_Exercise goal_: Your task is to return the line containing "index pip: (152, 200)" and each line after it through the end of the entries, exactly, with no other lines.

Top of Input records

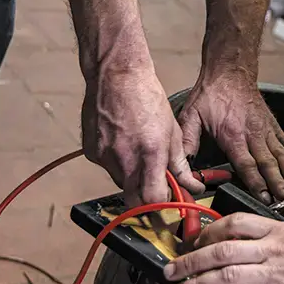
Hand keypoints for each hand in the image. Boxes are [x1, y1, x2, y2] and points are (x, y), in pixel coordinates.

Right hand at [82, 65, 203, 204]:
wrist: (116, 75)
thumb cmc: (148, 98)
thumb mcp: (172, 132)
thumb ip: (180, 165)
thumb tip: (193, 186)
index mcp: (149, 154)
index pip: (152, 200)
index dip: (161, 208)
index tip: (168, 206)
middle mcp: (124, 160)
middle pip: (133, 200)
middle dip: (145, 201)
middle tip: (155, 189)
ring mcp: (103, 157)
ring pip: (120, 184)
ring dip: (132, 178)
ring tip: (139, 153)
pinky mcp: (90, 152)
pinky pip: (107, 168)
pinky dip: (117, 163)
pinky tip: (123, 143)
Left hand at [179, 66, 283, 202]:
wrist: (230, 72)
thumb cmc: (212, 93)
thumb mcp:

Bottom of Input records

_Output below_:
index pip: (152, 200)
index dip: (161, 208)
index tip: (168, 206)
middle mcp: (124, 160)
middle pip: (133, 200)
middle dip: (145, 201)
middle tip: (155, 189)
ring mcp: (103, 157)
ring pip: (120, 184)
ring dip: (132, 178)
ring tip: (139, 153)
pinky mcp: (90, 152)
pinky pip: (107, 168)
pinky dip: (117, 163)
pinky tip: (123, 143)
Left hand at [179, 66, 283, 202]:
wrist: (230, 72)
thumb cmc: (212, 93)
thumb mcp:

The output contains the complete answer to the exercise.